When she was done, I half-sat up so I could see the tattoo, while leaving my calf sideways up on the table; the tattoo artist was putting away her supplies and also periodically wiping the blood that was seeping out of the tattoo. The tattooed skin was noticeably raised/puffy, with pink all around it. (It had flattened by the next day; the pink is still there three days later, but much narrower, and less bright.) She took a few photos, and then asked me about adhesive. I do get pink marks from bandaids, and sometimes they’re itchy/raised marks, but it’s not enough of a problem to make me stop using bandaids. She said in that case she would go ahead and put on Saniderm, but that I should only leave it on until the next morning, instead of for several days as usual; she said I would get almost all of the benefit of it, but without as much exposure to adhesive. And she said if it itched or bothered me before then, I should just take it off early, no big deal; and in that case I would follow the no-Saniderm section of the aftercare instructions.

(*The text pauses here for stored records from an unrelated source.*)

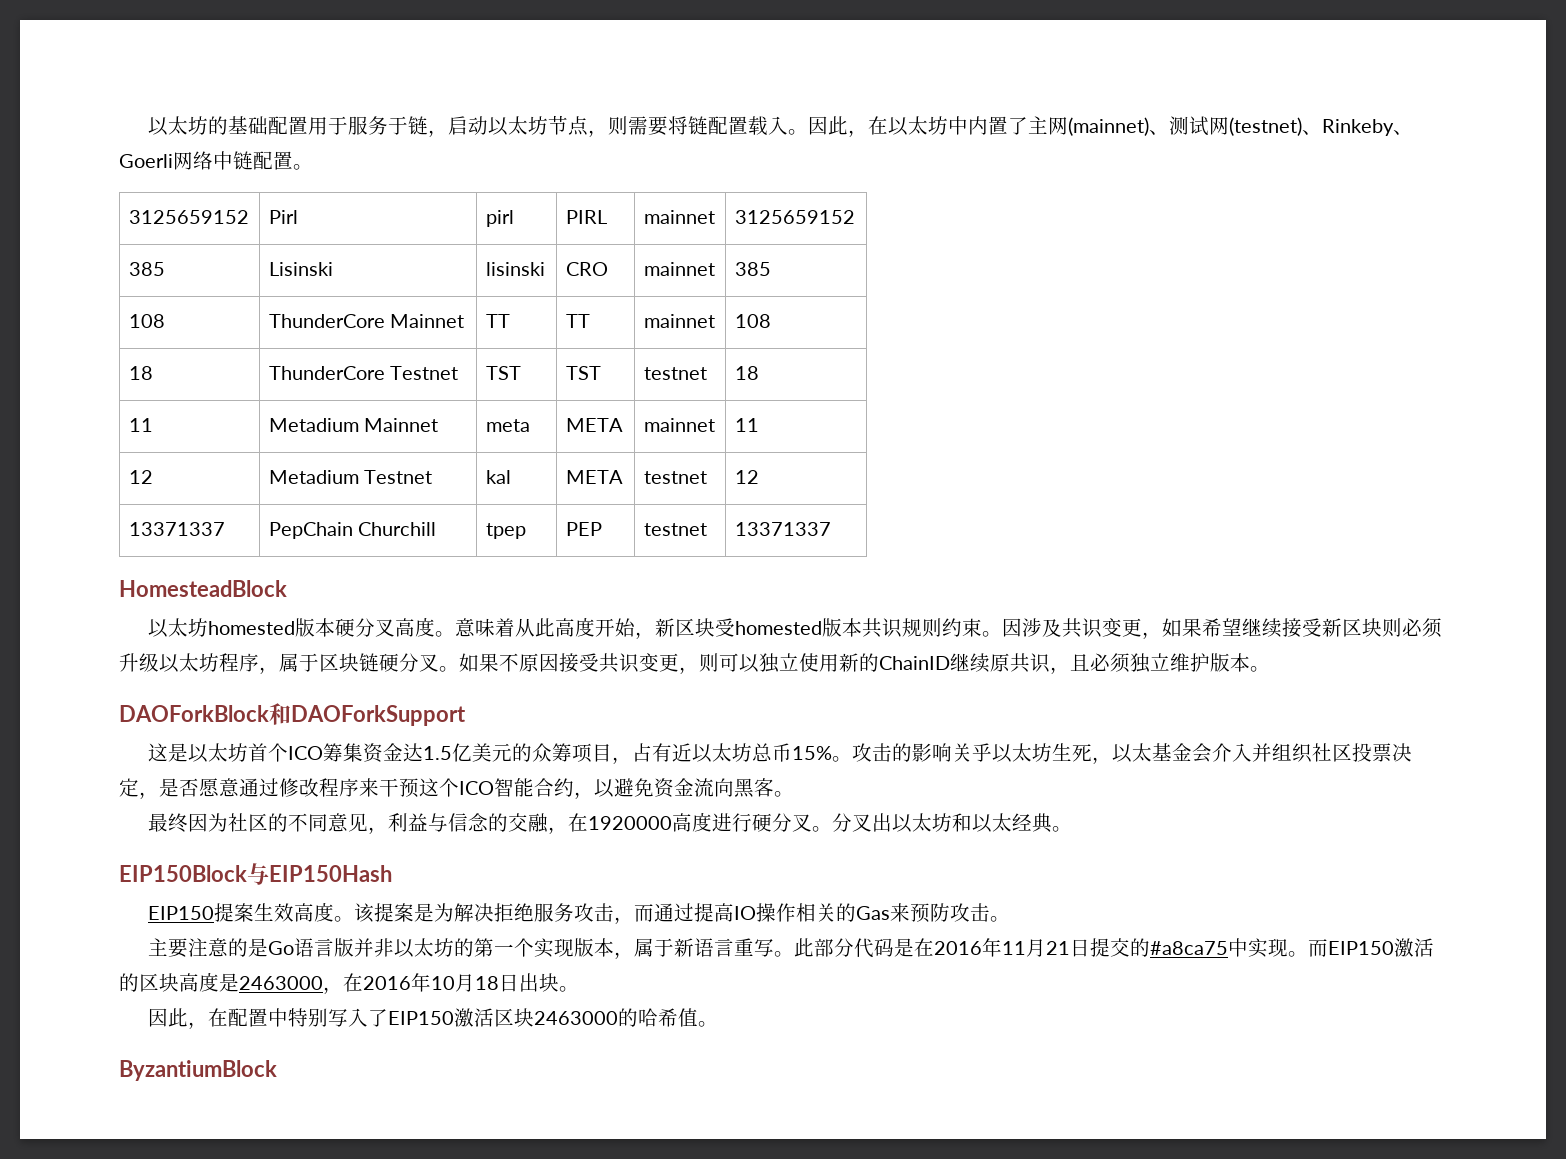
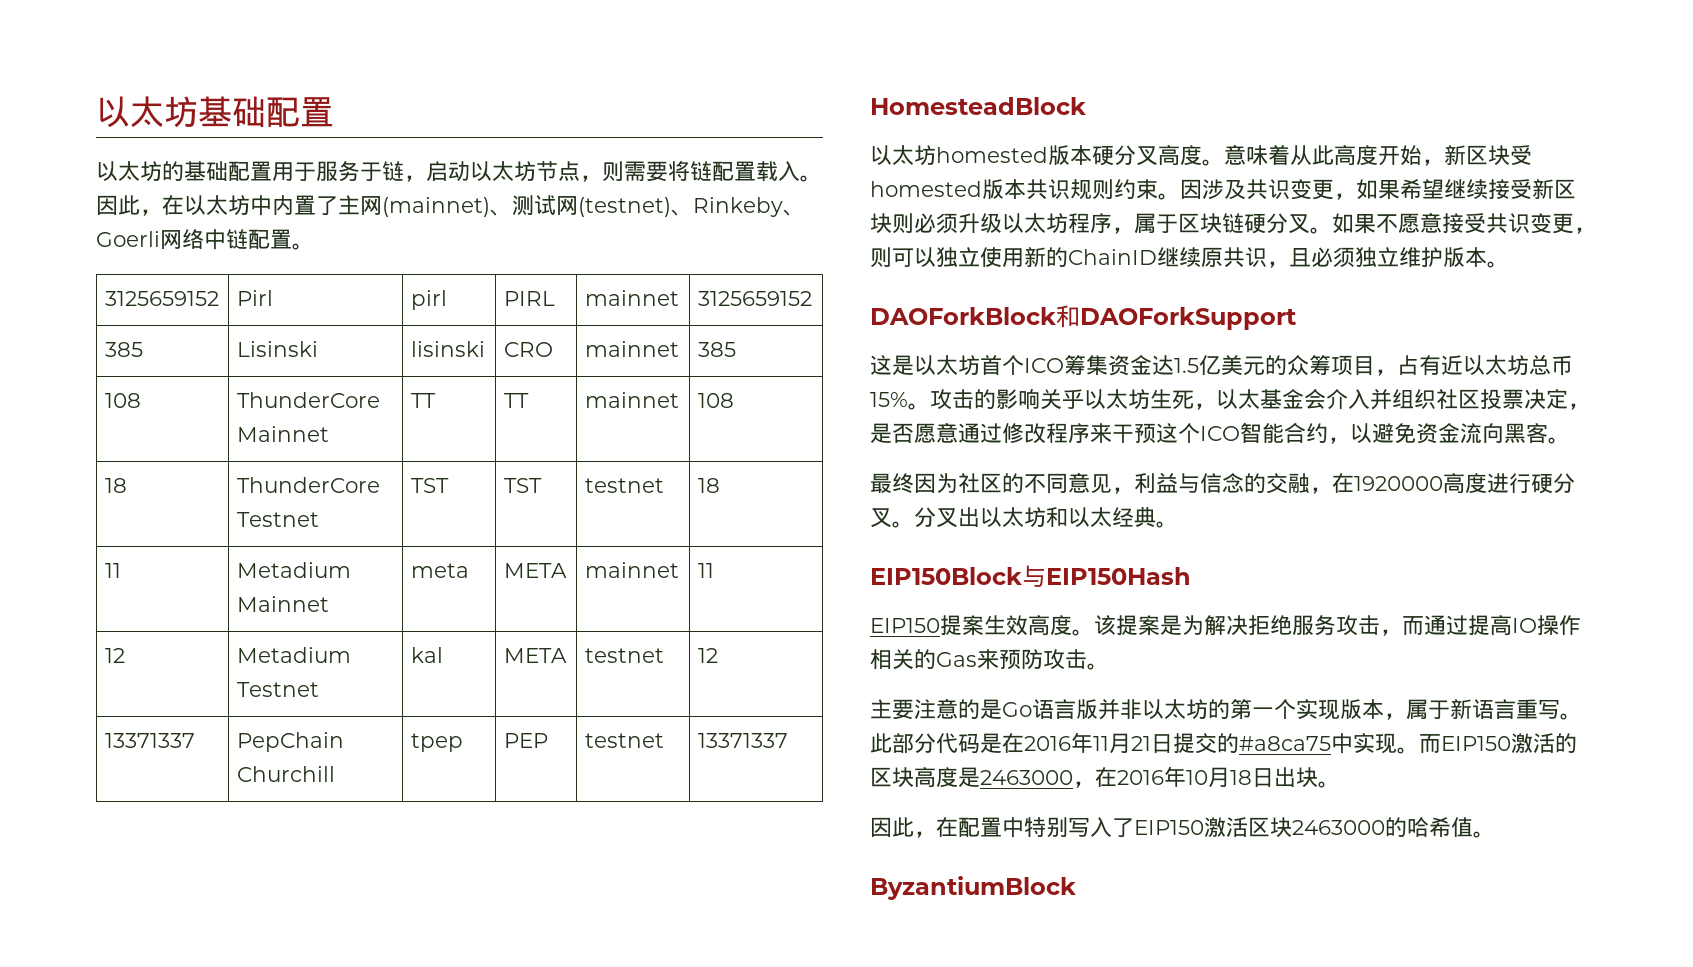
[148,116,209,136] 以太坊 -> [96,96,334,128] [96,161,162,182] 以太坊基础配置 // 以太坊
[519,653,559,672] 原因 -> [1398,212,1442,233] 愿意

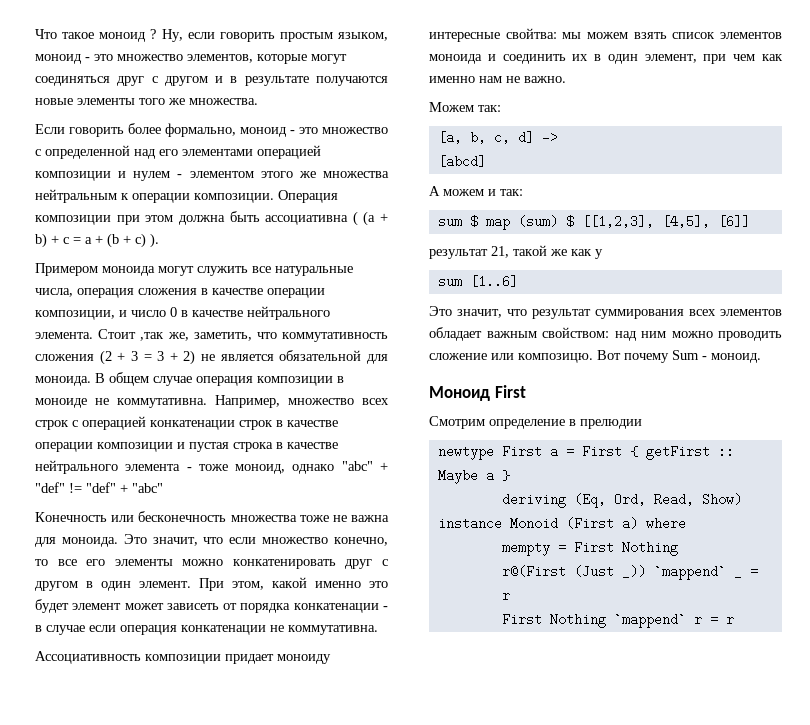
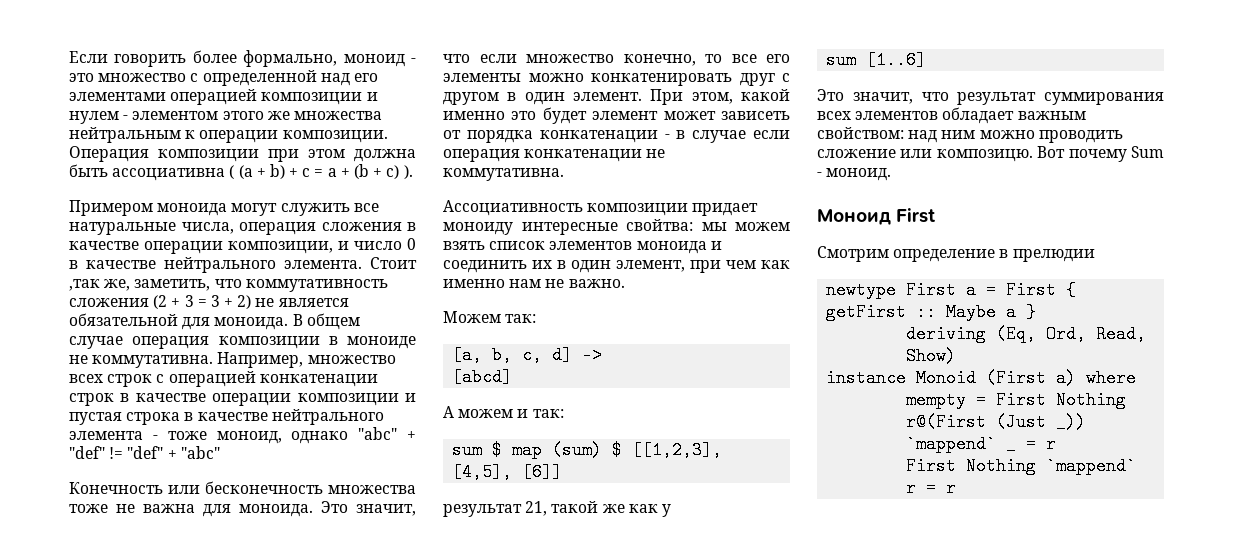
[35,29,388,42] [35,54,347,64] [35,76,388,86] [35,98,258,105] Что такое моноид ? Ну, если говорить простым языком, моноид - это множество элементов, которые могут соединяться друг с другом и в результате получаются новые элементы того же множества. // -> (69, 57) none

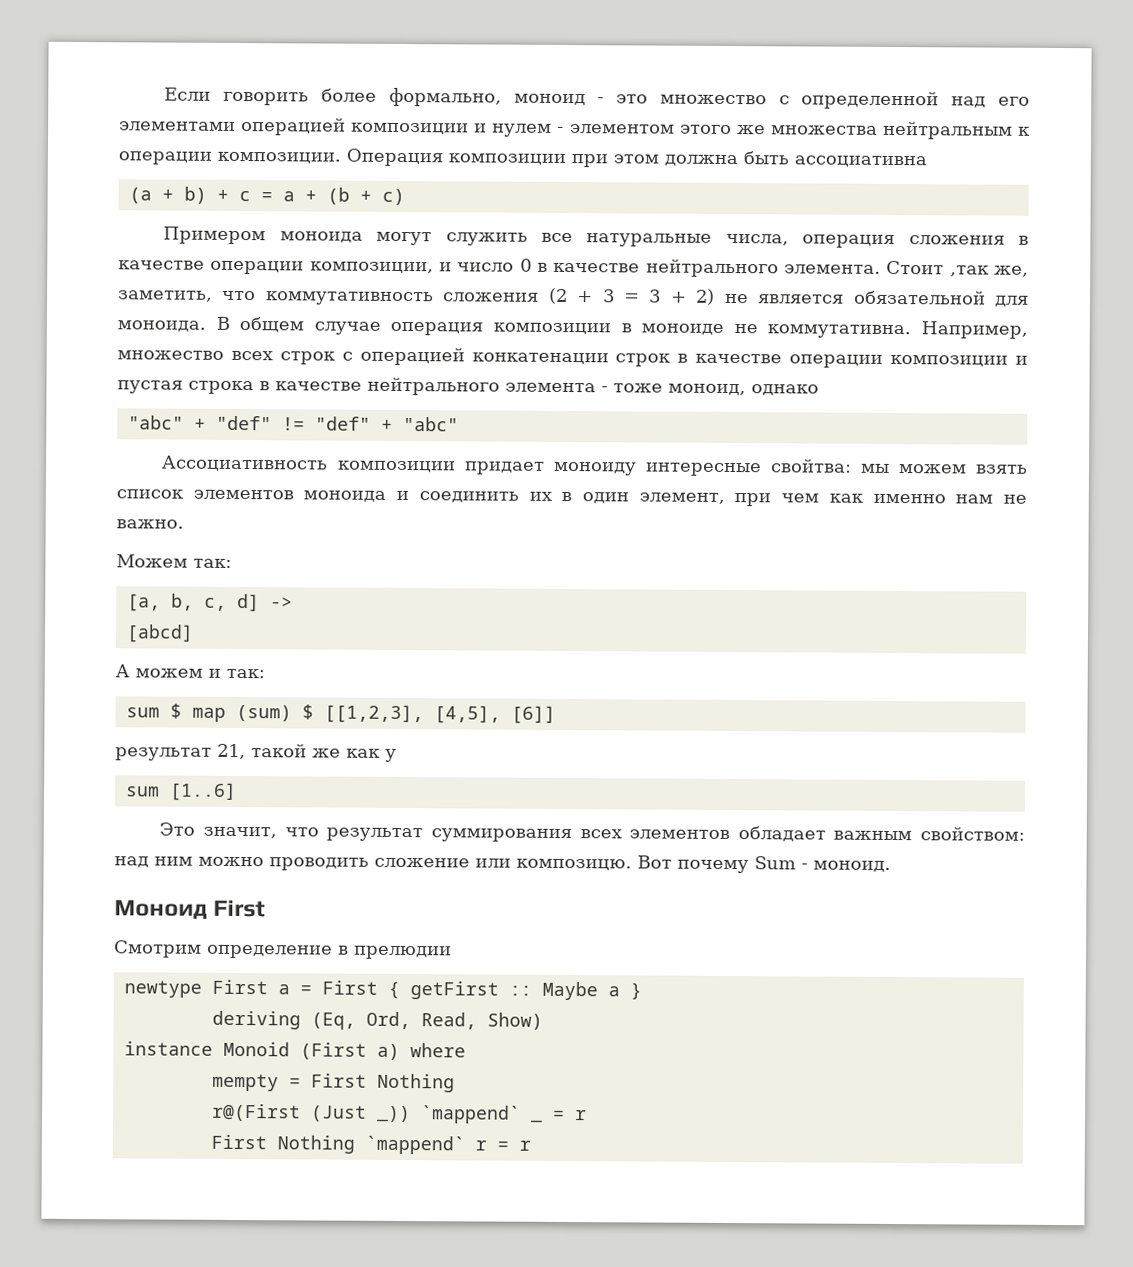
[229,165,235,179] ( -> (927, 161) //
[403,165,413,179] ). -> (405, 197) none
(349, 437) none -> (819, 390) //
[69,481,416,494] [69,501,416,517] [443,54,790,66] [443,73,790,86] [443,89,790,105] [443,107,790,124] [443,130,790,143] [443,149,666,162] [443,168,564,181] // Конечность или бесконечность множества тоже не важна для моноида. Это значит, что если множество конечно, то все его элементы можно конкатенировать друг с другом в один элемент. При этом, какой именно это будет элемент может зависеть от порядка конкатенации - в случае если операция конкатенации не коммутативна. -> (459, 424) none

The Saniderm was like…a piece of very thin and not very shiny cling-wrap, and sticky. She cut a sheet of it to fit around the whole tattoo plus a nice wide border, and then she applied it, and it was not very visible. She said it was normal for the tattoo to seep blood and fluid, and for that blood/fluid to build up under the Saniderm; but she said if fluid started leaking out, that meant the sterile seal was broken, and I should remove the Saniderm and follow the no-Saniderm healing instructions. The Saniderm DID leak, just a couple hours later, so I wore it even less than the original smaller amount of time she’d prescribed.
Aftercare instructions vary WIDELY. So widely, it makes me very nervous: one place says do THIS, avoid THAT; another place says, do THAT, definitely not THIS. The aftercare instructions my tattoo artist gives for non-Saniderm healing: wash three times per day with unscented antibacterial soap (just using your hand, no washcloth), for as long as the tattoo is still seeping/damp; when the tattoo stops seeping and starts to feel dry/tight, apply a little bit of unscented sensitive skin lotion after washing, and drop down to washing once or twice a day. Keep up the washing/moisturizing routine for 2-3 weeks. DON’T SCRATCH OR PICK OR EXFOLIATE.
I was worried about the discomfort of sleeping, wearing pants, etc., but it’s been okay. I am very AWARE OF my pants where they brush against the tattoo, which continues to feel like a sunburn. I am CAREFUL when getting into / out of bed, and I don’t SLIDE my leg across the sheets, I only pick my leg up and put it back down in the new position; but it’s fine to sleep on it. When I first get up in the morning and swing my legs into a standing position, there is a sudden increase in the burning feeling. I keep the shower temperature lower, and try to keep the tattoo away from the shower spray as much as I can; hot water hurts more, as it does with a sunburn, and the spray is unpleasant.
I am extremely, extremely pleased with the tattoo, and am looking forward to getting more. A part of me wishes I’d started sooner; a much larger part of me feels pleased with the idea of starting NOW, in mid-life, as a treat.